### Trecho do texto
▼

A vexata quaestio, portanto, cinge-se em verificar se a apelante tem legitimidade para a causa.

Anoto que a recorrente juntou, com a petição inicial, alguns documentos. Destaco, a certidão de óbito de José Vítor da Fonseca Sobrinho (f. 21), certidão de casamento de Odete da Silva Fonseca (f. 22). Merece atenção, também, a certidão de casamento de Edy com José de Andrade Carvalho (f. 23), constando que ela é filha de José Vítor, e a fotocópia da carteira de identidade da apelante (f. 20), tornando certo que ela é filha de Edy e José de Andrade Carvalho. Esses os fatos.

Em relação ao direito e conforme é de geral ciência, o legitimado para a causa é aquele que integra a lide como possível credor ou como obrigado, mesmo não fazendo parte da relação jurídica material. Enfim, é quem está envolvido em conflito de interesses. Esclarece Humberto Theodoro Júnior no Curso de direito processual civil. 25. ed. Rio de Janeiro: Forense, 1998, v. 1, p. 57):

"Se a lide tem existência própria e é uma situação que justifica o processo, ainda que injurídica seja a pretensão do contendor, e que pode existir em situações que visam mesmo a negar in totum a existência de qualquer relação jurídica material, é melhor caracterizar a legitimação para o processo com base nos elementos da lide do que nos do direito debatido em juízo.

▲

### Trabalho a fazer
- A) No trecho sobre a legitimidade da apelante, qual documento torna certo que ela é filha de Edy e José de Andrade Carvalho?
- B) Retome o trecho sobre a legitimidade da apelante a partir do ponto em que ele termina.
A listagem que vem depois não precisa ser consultada.

### Informações fornecidas
▼

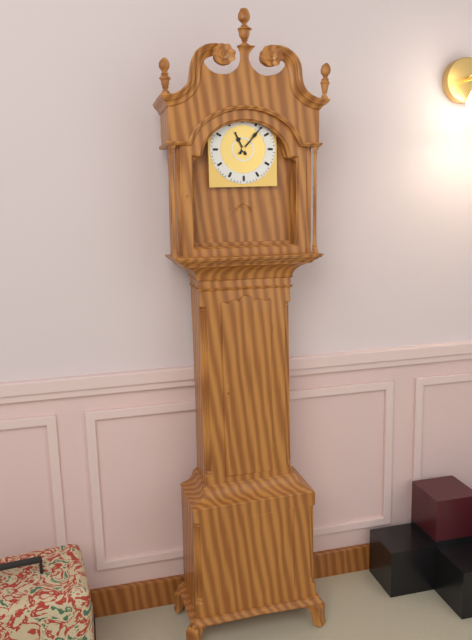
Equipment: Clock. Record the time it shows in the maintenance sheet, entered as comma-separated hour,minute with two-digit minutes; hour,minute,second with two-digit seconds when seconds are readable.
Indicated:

▲

### Resultados do exercício
- A) A fotocópia da carteira de identidade da apelante (f. 20).

- B)
Destarte, legitimados ao processo são os sujeitos da lide, isto é, os titulares dos interesses em conflito. A legitimação ativa caberá ao titular do interesse afirmado na pretensão, e a passiva ao titular do interesse que se opõe ou resiste à pretensão".

Por outro norte, é elementar que o parentesco decorre de consangüinidade ou afinidade. No derradeiro caso, o parentesco surge com o casamento ou a adoção. Relativamente ao casamento, ensina Caio Mário da Silva Pereira na obra atualizada por Tânia da Silva Pereira (Instituições de direito civil. 14. ed. Rio de Janeiro: Forense, 2004, v. 5, p. 309):

a) Afinidade, relação que aproxima um cônjuge aos parentes do outro, e termina aí, pois que não são entre si parentes os afins de afins (affinitas affitatem non parit). A afinidade, por via de regra, cessa com o casamento que o fez nascer, de sorte que, extinto ele pela morte, pela anulação ou pelo divórcio, cessa a afinidade; mas a regra não é absoluta, pois que em alguns casos sobrevivem os seus efeitos, o que ocorre na generalidade dos sistemas".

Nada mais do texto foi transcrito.